[Start of section]

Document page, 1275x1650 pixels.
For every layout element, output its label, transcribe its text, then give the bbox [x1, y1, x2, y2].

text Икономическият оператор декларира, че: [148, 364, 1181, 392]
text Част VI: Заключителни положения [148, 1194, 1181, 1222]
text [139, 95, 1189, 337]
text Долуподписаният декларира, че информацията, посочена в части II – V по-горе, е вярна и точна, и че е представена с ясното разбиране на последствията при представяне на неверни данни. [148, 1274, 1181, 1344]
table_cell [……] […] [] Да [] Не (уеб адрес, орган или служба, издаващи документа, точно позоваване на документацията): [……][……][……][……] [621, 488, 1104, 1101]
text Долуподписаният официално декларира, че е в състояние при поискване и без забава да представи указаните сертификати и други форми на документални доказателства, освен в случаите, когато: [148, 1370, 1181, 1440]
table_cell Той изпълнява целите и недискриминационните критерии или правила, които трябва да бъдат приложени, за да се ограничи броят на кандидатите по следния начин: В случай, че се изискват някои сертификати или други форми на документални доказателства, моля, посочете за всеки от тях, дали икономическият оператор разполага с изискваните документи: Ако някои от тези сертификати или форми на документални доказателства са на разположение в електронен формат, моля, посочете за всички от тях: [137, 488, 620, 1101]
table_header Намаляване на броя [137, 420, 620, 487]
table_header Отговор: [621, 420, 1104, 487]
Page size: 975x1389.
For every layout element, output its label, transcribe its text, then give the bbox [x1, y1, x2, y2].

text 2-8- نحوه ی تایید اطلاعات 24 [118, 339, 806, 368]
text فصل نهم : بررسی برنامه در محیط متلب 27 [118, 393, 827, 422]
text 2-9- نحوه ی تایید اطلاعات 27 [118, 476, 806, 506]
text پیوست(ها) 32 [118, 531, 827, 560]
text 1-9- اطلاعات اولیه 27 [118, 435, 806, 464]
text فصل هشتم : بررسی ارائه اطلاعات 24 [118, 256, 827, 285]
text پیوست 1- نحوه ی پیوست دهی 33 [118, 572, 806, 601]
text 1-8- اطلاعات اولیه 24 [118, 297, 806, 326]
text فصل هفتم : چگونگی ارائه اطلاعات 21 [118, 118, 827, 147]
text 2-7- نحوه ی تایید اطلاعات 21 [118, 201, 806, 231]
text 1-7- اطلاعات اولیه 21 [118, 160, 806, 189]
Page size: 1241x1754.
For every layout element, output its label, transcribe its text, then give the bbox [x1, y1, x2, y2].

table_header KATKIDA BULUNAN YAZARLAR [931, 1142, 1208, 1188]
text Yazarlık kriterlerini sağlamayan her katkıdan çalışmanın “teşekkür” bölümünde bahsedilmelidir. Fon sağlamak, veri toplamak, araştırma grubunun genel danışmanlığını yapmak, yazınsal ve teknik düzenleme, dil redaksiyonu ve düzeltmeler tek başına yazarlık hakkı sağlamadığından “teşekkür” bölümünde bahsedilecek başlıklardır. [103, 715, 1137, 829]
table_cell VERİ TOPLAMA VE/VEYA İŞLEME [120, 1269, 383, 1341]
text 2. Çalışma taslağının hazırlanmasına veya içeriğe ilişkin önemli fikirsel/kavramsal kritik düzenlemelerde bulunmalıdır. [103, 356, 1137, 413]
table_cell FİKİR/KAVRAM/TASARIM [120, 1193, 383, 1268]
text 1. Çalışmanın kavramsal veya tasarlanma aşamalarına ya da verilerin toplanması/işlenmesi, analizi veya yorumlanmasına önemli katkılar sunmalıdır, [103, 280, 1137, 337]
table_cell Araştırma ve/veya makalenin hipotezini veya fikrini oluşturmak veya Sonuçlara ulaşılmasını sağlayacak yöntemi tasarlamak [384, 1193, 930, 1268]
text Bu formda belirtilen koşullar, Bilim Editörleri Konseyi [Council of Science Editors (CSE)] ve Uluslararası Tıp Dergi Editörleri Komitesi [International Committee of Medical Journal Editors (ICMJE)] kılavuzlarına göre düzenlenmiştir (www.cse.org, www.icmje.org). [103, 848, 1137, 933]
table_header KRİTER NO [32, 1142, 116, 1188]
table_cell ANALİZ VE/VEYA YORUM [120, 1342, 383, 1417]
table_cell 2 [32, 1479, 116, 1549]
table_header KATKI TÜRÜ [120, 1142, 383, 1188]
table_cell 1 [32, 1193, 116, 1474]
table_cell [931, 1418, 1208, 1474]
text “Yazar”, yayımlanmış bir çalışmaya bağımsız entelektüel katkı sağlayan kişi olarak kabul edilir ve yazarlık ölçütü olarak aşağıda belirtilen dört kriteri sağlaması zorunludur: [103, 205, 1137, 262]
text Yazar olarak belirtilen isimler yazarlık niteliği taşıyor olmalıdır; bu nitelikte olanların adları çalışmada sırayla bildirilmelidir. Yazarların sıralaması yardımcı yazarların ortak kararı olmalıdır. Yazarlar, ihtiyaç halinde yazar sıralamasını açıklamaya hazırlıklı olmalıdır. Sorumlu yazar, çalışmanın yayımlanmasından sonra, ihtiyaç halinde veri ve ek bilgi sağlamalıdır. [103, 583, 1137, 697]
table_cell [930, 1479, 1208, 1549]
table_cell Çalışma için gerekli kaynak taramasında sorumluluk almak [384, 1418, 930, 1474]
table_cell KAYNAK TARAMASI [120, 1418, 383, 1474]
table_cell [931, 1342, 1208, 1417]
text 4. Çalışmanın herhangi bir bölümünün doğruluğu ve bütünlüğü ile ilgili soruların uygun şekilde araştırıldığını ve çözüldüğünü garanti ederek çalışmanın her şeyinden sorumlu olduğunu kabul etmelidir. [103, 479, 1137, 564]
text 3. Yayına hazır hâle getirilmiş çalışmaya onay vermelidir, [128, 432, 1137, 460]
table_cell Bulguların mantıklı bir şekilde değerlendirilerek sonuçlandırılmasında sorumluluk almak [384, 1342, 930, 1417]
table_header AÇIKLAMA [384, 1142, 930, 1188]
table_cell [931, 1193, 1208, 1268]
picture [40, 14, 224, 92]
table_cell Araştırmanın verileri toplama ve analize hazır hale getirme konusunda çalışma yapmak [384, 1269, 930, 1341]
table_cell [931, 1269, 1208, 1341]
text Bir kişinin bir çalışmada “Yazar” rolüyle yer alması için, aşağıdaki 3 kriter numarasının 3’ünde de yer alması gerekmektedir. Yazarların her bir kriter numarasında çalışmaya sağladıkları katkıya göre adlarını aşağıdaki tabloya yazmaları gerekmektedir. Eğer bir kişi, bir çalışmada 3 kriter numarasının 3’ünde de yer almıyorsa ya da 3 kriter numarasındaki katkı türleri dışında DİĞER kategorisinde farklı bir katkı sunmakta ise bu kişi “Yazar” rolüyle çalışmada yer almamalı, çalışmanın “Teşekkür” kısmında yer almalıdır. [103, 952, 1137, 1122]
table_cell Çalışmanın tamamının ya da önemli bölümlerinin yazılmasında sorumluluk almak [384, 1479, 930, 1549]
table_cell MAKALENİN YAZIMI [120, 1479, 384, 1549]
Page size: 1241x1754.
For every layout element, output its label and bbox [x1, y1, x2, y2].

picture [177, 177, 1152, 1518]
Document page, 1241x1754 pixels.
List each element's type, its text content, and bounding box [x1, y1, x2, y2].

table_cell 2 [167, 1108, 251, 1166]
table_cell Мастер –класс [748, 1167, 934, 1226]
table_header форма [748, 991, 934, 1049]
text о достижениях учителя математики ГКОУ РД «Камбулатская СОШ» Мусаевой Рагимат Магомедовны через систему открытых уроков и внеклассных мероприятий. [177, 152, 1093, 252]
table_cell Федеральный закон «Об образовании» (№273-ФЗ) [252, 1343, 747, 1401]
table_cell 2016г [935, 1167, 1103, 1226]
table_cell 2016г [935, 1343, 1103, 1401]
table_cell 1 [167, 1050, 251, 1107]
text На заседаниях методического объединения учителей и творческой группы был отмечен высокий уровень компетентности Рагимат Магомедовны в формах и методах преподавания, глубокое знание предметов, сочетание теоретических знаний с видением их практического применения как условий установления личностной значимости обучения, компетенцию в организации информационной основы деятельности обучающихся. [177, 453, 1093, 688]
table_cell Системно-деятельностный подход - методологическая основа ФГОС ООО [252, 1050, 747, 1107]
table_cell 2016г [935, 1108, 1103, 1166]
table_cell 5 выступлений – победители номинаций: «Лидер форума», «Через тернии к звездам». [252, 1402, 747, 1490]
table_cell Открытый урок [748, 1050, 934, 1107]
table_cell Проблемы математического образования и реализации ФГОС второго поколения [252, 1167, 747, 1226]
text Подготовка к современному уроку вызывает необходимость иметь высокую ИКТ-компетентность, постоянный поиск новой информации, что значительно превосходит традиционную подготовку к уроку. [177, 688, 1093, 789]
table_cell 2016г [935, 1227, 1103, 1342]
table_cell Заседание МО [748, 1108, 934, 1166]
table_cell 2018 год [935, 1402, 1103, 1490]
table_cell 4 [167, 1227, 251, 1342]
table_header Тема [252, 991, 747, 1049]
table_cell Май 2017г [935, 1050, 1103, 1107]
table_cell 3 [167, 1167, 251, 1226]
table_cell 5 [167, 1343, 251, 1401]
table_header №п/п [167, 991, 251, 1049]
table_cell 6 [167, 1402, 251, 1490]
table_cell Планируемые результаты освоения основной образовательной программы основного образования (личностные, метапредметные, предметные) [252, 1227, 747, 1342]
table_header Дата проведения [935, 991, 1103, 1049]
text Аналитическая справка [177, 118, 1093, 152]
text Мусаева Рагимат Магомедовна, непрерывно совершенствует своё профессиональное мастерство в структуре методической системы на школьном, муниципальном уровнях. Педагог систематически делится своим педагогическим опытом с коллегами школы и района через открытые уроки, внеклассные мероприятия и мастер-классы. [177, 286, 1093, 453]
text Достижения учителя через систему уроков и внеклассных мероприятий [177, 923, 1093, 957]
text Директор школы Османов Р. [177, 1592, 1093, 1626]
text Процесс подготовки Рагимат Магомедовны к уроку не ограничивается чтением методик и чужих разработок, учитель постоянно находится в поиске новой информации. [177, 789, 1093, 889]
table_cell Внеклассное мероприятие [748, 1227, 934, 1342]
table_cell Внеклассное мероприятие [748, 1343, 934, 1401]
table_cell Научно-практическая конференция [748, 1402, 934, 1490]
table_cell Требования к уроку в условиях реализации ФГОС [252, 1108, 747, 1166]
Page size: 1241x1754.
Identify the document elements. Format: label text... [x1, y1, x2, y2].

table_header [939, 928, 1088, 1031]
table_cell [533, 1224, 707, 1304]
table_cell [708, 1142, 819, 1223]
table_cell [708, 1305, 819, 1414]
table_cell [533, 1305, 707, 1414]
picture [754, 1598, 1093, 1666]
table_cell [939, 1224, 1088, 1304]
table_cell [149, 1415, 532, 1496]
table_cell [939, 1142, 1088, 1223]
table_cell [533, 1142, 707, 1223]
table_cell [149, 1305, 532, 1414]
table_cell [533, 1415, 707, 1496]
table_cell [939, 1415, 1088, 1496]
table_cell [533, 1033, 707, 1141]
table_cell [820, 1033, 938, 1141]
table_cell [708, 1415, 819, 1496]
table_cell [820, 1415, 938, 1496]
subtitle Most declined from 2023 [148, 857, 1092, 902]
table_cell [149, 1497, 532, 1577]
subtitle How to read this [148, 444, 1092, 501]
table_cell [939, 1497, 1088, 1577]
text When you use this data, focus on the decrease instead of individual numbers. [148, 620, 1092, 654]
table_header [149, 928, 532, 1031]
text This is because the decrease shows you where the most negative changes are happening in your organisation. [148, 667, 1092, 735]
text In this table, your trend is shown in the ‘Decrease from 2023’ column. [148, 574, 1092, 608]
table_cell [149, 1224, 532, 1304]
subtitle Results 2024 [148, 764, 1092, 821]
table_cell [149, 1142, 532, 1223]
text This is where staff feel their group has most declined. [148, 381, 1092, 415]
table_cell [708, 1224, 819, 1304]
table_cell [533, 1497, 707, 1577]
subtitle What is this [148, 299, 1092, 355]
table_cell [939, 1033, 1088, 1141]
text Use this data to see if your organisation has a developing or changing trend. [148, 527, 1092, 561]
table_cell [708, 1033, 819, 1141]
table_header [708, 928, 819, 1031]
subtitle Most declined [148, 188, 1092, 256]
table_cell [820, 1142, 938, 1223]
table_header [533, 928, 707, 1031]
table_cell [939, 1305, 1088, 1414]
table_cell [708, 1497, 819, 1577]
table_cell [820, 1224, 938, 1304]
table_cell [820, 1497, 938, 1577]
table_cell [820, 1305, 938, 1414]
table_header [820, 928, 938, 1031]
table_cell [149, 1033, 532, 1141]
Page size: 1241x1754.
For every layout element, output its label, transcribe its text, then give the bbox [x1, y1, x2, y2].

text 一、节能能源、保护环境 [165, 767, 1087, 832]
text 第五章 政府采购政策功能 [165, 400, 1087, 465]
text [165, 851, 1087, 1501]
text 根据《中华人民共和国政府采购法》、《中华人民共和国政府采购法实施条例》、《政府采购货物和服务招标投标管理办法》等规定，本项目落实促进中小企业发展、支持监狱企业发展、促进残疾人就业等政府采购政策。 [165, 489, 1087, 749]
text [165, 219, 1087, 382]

[End of section]

*EXERCISE DIRECTIONS*: Up to and including the last line of the listing above, copy exactly every line from the one that contains "table_cell [708, 1497, 819, 1577]" onward; leave out all others.

*ANSWER TO THE PROBLEM*:
table_cell [708, 1497, 819, 1577]
table_cell [820, 1224, 938, 1304]
table_cell [820, 1497, 938, 1577]
table_cell [820, 1305, 938, 1414]
table_header [820, 928, 938, 1031]
table_cell [149, 1033, 532, 1141]
Page size: 1241x1754.
For every layout element, output its label, transcribe its text, then give the bbox [x1, y1, x2, y2].

text 一、节能能源、保护环境 [165, 767, 1087, 832]
text 第五章 政府采购政策功能 [165, 400, 1087, 465]
text [165, 851, 1087, 1501]
text 根据《中华人民共和国政府采购法》、《中华人民共和国政府采购法实施条例》、《政府采购货物和服务招标投标管理办法》等规定，本项目落实促进中小企业发展、支持监狱企业发展、促进残疾人就业等政府采购政策。 [165, 489, 1087, 749]
text [165, 219, 1087, 382]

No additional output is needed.